New Zealand’s Quota Management System has been viewed internationally as successful. This is particularly in comparison with many of the world’s fisheries where there is still an open-season approach (whereby regulations are placed on fishing days and equipment, rather than on limiting the total catch). Although some fish stocks have been over-exploited, New Zealand has (so far) largely avoided the significant stock collapses that have occurred in fisheries overseas. In the early 2000s the Ministry of Fisheries had records on the status of 60–70% of stocks. Of these, about 80% were at or near target levels for sustainable harvest, and the total allowable catch for some fish had even increased.

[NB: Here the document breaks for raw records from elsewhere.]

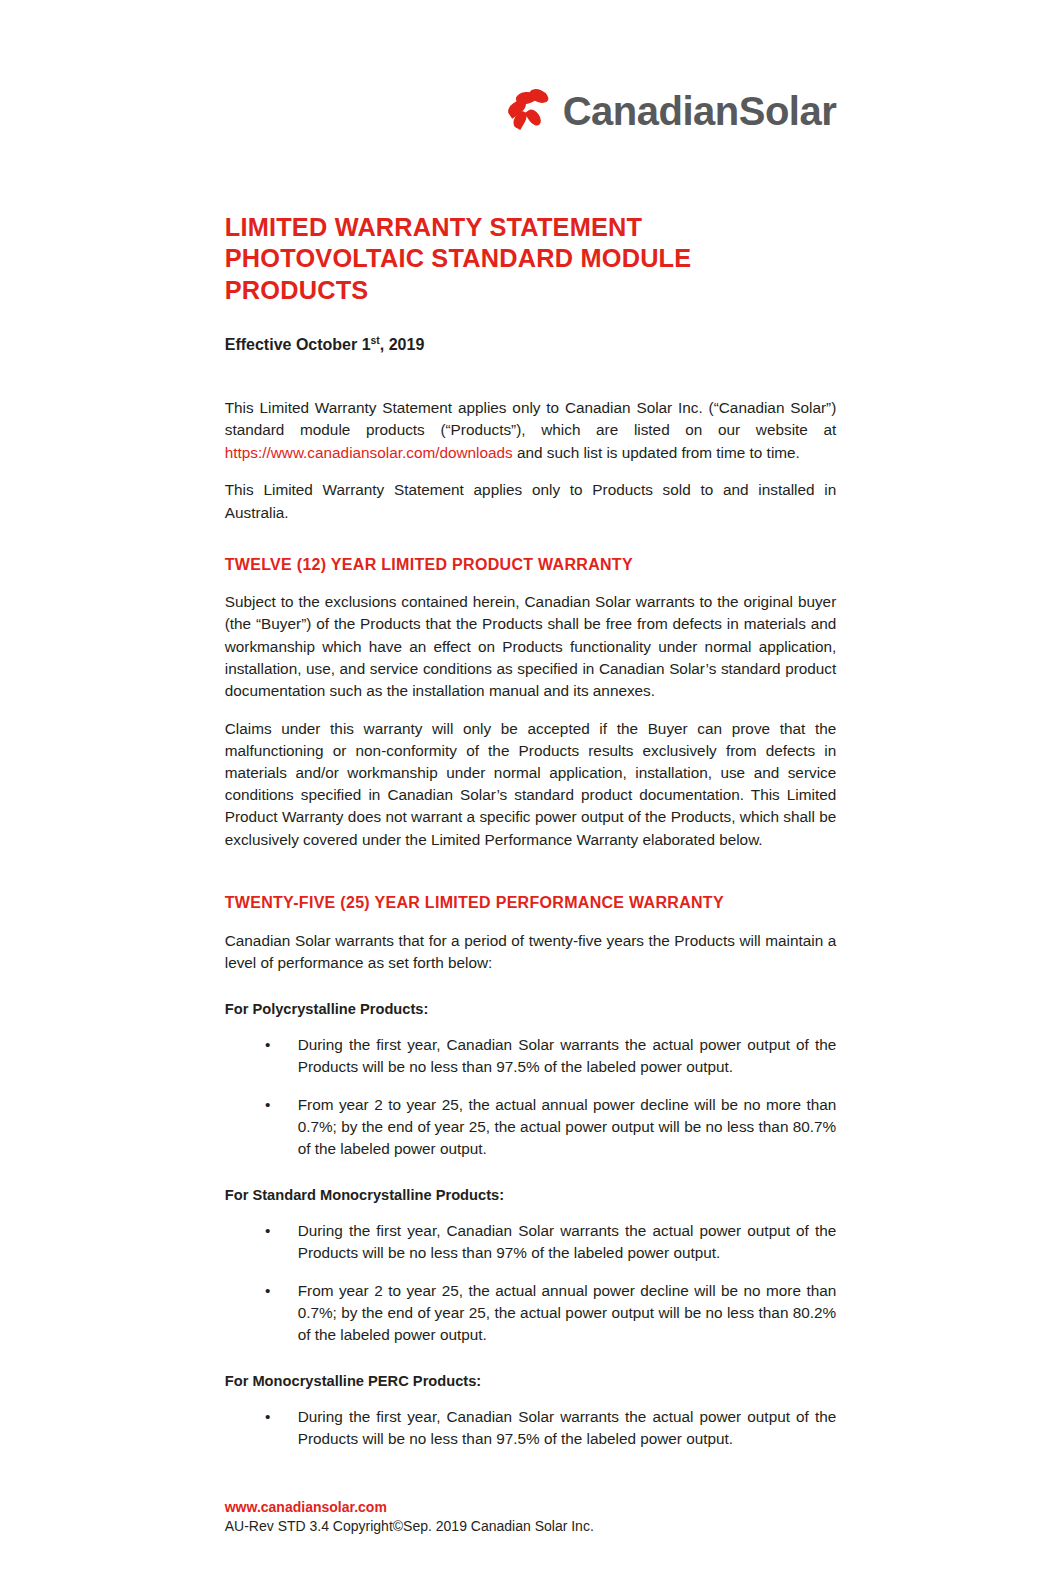CanadianSolar
LIMITED WARRANTY STATEMENT
PHOTOVOLTAIC STANDARD MODULE PRODUCTS
Effective October 1st, 2019
This Limited Warranty Statement applies only to Canadian Solar Inc. (“Canadian Solar”) standard module products (“Products”), which are listed on our website at https://www.canadiansolar.com/downloads and such list is updated from time to time.
This Limited Warranty Statement applies only to Products sold to and installed in Australia.
TWELVE (12) YEAR LIMITED PRODUCT WARRANTY
Subject to the exclusions contained herein, Canadian Solar warrants to the original buyer (the “Buyer”) of the Products that the Products shall be free from defects in materials and workmanship which have an effect on Products functionality under normal application, installation, use, and service conditions as specified in Canadian Solar’s standard product documentation such as the installation manual and its annexes.
Claims under this warranty will only be accepted if the Buyer can prove that the malfunctioning or non-conformity of the Products results exclusively from defects in materials and/or workmanship under normal application, installation, use and service conditions specified in Canadian Solar’s standard product documentation. This Limited Product Warranty does not warrant a specific power output of the Products, which shall be exclusively covered under the Limited Performance Warranty elaborated below.
TWENTY-FIVE (25) YEAR LIMITED PERFORMANCE WARRANTY
Canadian Solar warrants that for a period of twenty-five years the Products will maintain a level of performance as set forth below:
For Polycrystalline Products:
During the first year, Canadian Solar warrants the actual power output of the Products will be no less than 97.5% of the labeled power output.
From year 2 to year 25, the actual annual power decline will be no more than 0.7%; by the end of year 25, the actual power output will be no less than 80.7% of the labeled power output.
For Standard Monocrystalline Products:
During the first year, Canadian Solar warrants the actual power output of the Products will be no less than 97% of the labeled power output.
From year 2 to year 25, the actual annual power decline will be no more than 0.7%; by the end of year 25, the actual power output will be no less than 80.2% of the labeled power output.
For Monocrystalline PERC Products:
During the first year, Canadian Solar warrants the actual power output of the Products will be no less than 97.5% of the labeled power output.
www.canadiansolar.com
AU-Rev STD 3.4 Copyright©Sep. 2019 Canadian Solar Inc.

The remaining 20% of fish species are in decline or remained depleted. This does not necessarily mean that these fisheries are collapsing – a stock is often ‘fished down’ to a level that produces the maximum sustainable yield. A stock of fish that has never been harvested is dominated by older, larger fish. When a stock is first fished, the removal of the large fish allows more food for younger fish, and as they grow faster, the total biomass (weight) of the harvestable stock increases. This process is termed ‘fishing down’ as the stock is reduced to a level that allows the maximum weight of fish to be harvested while still retaining enough individuals to allow a similar level of harvest in future years. ‘Fishing down’ alters the population structure from one which is old and slow-growing to one dominated by young, fast-growing individuals.
Despite the relative success of the quota system, difficult issues remain.
How many fish should be caught?
Setting quotas for individual species is problematic. To determine how many fish can be taken from a population, scientists have to estimate how many fish there are and how quickly they reproduce. They then attempt to determine the maximum sustainable yield, which is an estimate of how many individual fish can be removed from a population without the stock going into an ongoing decline. If numbers fall too low, then quotas are immediately cut.
Populations and quotas are determined using various methods, such as research surveys, catch monitoring, ships’ logs, landed catches and computer modelling. However, these calculations are not always reliable, as declines in some oreo and orange roughy stocks have proven. This is particularly true with deep-sea stocks. Little is known about some species, and their populations can be overestimated.
In 2004 the New Zealand fishing industry employed some 26,000 people and was worth a billion dollars in export revenue. With so many jobs and investments at stake, fisheries management, including the quota system, can be political, and major disagreements are often only settled in court.